Senate “green energy” bill is heavy on social engineering, light on energy independence

On Monday, the Senate voted to proceed with debate on her compilation of 50 energy bills. However, instead of focusing on all the ways government, and the federal courts in particular, impede the exploring, production, and transportation of proven and successful forms of energy production in this country, the bill focuses on pumping more money and government preferences into tenuous forms of green energy.

Daniel Horowitz

Conservative Review

Senate Pushing Bipartisan Green Energy Social Engineering Bill

While there is no bipartisan clamor to use GOP Senate control to force votes on sanctuary cities, there is a rush to pass a bipartisan bill dumping more money into green energy programs. Some might have thought we were done with the green energy venture socialism after the Obama era of Solyndra scandals, but in Washington, both parties are addicted to corporate welfare. Hence the rush to pass S. 2657, the American Energy Innovation Act.

It’s hard to call this bill bipartisan, given that the lead GOP sponsor is Sen. Lisa Murkowski. Yet even after voting against Kavanaugh and flirting with support for impeachment, she seems to control the Senate floor agenda more than anyone pushing the Trump agenda on immigration.

On Monday, the Senate voted to proceed with debate on her compilation of 50 energy bills. However, instead of focusing on all the ways government, and the federal courts in particular, impede the exploring, production, and transportation of proven and successful forms of energy production in this country, the bill focuses on pumping more money and government preferences into tenuous forms of green energy. Party like it’s 2009?

The bill is full of subsidies and government research for alternative energy and for “carbon capture” investments. While it stops short of creating “climate change” carbon mandates, the entire premise of the bill accepts the universe in which the Left operates; namely, that we need to move away from reliable energy and work on global warming priorities.

Specifically, the 555-page bill would offer parochial research grants and subsidies for wind, solar, geothermal, and hydroelectric power. It also promotes carbon capture to reduce carbon emissions. The bill’s authors say the legislation “encourages smart manufacturing” in the industrial and transportation sectors to reduce greenhouse gas emissions. The bill reauthorizes and grows all the Department of Energy programs the president promised to cut when he took office in 2017. The cost is estimated at $579 million, according to the Congressional Budget Office.

We know from past history that mandates and market distortions, responsible for creating junky products at a higher cost, begin with government subsidies and “encouragements” signaling to the market that “green” is the way to go.

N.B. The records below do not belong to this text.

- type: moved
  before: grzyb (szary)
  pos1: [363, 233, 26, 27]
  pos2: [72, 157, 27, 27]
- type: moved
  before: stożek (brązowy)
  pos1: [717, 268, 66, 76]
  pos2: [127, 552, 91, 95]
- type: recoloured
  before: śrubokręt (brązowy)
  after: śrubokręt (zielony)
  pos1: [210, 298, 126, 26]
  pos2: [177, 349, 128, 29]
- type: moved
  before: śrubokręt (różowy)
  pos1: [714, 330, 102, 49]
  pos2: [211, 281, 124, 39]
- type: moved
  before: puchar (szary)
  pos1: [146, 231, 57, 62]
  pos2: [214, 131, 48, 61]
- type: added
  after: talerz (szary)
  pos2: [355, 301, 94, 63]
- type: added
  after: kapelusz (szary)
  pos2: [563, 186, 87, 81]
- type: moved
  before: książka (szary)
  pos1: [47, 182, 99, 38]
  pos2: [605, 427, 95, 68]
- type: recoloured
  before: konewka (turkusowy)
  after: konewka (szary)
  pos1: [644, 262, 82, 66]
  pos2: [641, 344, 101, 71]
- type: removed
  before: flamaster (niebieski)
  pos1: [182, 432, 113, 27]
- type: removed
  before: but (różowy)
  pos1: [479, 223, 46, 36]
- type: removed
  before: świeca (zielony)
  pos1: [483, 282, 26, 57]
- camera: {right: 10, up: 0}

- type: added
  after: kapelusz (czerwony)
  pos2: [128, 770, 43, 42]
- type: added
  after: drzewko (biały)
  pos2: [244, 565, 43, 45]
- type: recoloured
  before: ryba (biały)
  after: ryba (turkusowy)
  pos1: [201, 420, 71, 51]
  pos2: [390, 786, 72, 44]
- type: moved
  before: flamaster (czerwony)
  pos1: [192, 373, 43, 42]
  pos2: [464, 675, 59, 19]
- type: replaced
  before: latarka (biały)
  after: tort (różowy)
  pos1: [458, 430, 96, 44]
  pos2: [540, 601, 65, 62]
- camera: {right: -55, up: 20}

This bill promotes all sorts of workforce pilot programs for cutting greenhouse emissions and for green energy social engineering of our economy, industries, and labor market. It of course has numerous provisions to tip those programs to “minority outreach” companies.

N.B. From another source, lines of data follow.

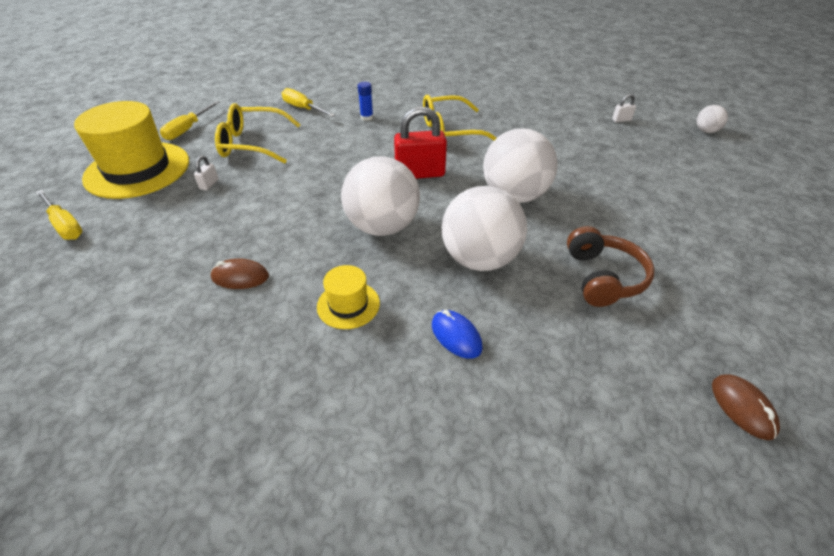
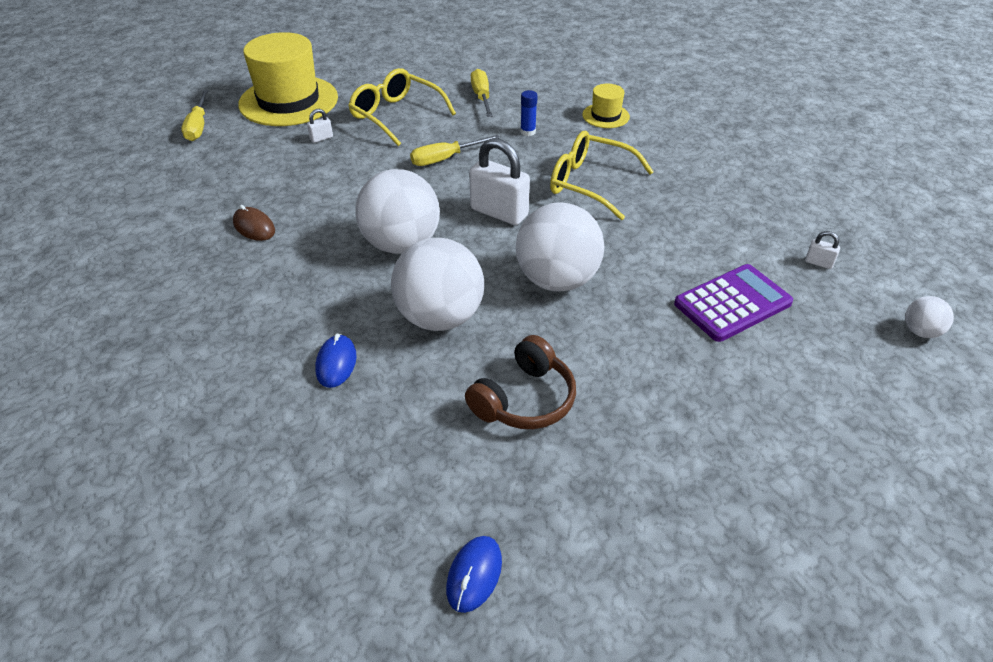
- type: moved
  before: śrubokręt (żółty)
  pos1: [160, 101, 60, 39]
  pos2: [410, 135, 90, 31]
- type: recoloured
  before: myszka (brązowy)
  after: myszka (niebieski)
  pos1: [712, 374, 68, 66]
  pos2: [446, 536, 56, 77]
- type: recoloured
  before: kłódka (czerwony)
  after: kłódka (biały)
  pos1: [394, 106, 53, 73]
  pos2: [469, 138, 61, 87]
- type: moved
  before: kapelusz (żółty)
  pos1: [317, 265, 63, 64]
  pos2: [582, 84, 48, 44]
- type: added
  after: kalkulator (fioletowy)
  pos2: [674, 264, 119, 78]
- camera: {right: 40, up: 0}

What is perhaps most offensive is that this “bipartisan” bill dealing with workplace programs at the Department of Energy’s National Labs does nothing to address the concern of a bipartisan Senate report that 10,000 Chinese nationals are conducting research in those labs, some of whom are helping China steal our research.

It’s a little bizarre that in a Congress that has accomplished very little legislatively, there is a hellfire rush to pass this random bill to herald Lisa Murkowski’s legacy. But to the extent we are going to suddenly focus on energy policy, why not focus on the judicial war against our oil and gas production, which is probably our greatest economic miracle? No, Congress doesn’t need to subsidize it like they do with wind and solar, but at least get the courts out of the way.

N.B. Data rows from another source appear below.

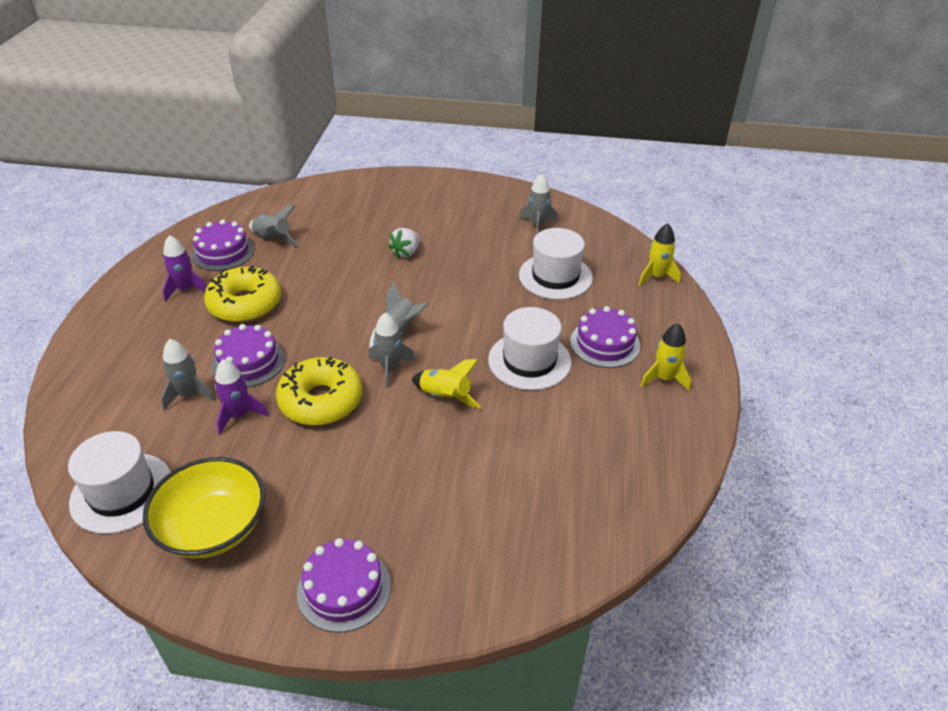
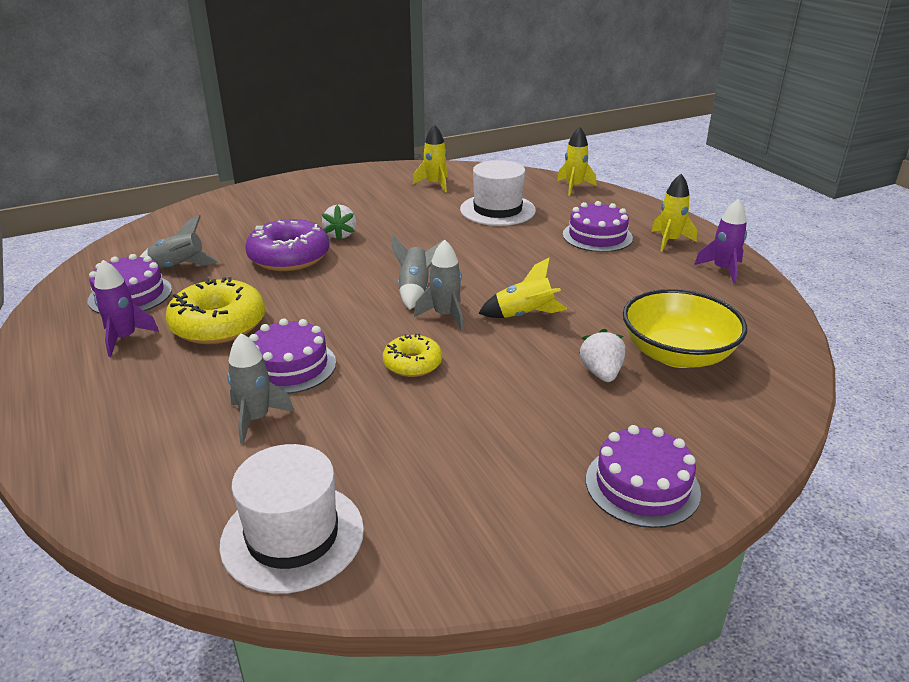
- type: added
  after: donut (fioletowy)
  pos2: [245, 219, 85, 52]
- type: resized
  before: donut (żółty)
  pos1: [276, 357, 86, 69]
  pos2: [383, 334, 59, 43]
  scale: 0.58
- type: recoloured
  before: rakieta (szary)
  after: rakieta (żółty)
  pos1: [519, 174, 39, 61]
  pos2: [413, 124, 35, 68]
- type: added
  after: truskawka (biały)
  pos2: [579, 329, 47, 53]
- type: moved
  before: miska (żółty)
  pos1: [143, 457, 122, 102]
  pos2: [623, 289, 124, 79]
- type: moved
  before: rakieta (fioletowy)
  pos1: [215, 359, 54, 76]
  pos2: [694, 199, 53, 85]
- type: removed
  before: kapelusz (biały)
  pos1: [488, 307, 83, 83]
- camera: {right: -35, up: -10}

In recent years, the courts have blocked every stage of pipeline construction, such as the much-touted Keystone XL Pipeline. They have also mandated that Trump continue Obama’s lawless policies holding up permitting for oil and natural gas exploration throughout the country.

While we have record production and refining of crude oil, there is still a need to transport that oil, which requires more pipelines. There is an infrastructure bottleneck being created by states like New York blocking more oil streams into New England. Why won’t Congress prioritize legislation to limit judicial review on these projects?

If they are going to dump more money into industries that can’t seem to make it on their own, shouldn’t they equally focus on getting the government out of industries that have single-handedly secured us from dependency on Middle Eastern oil?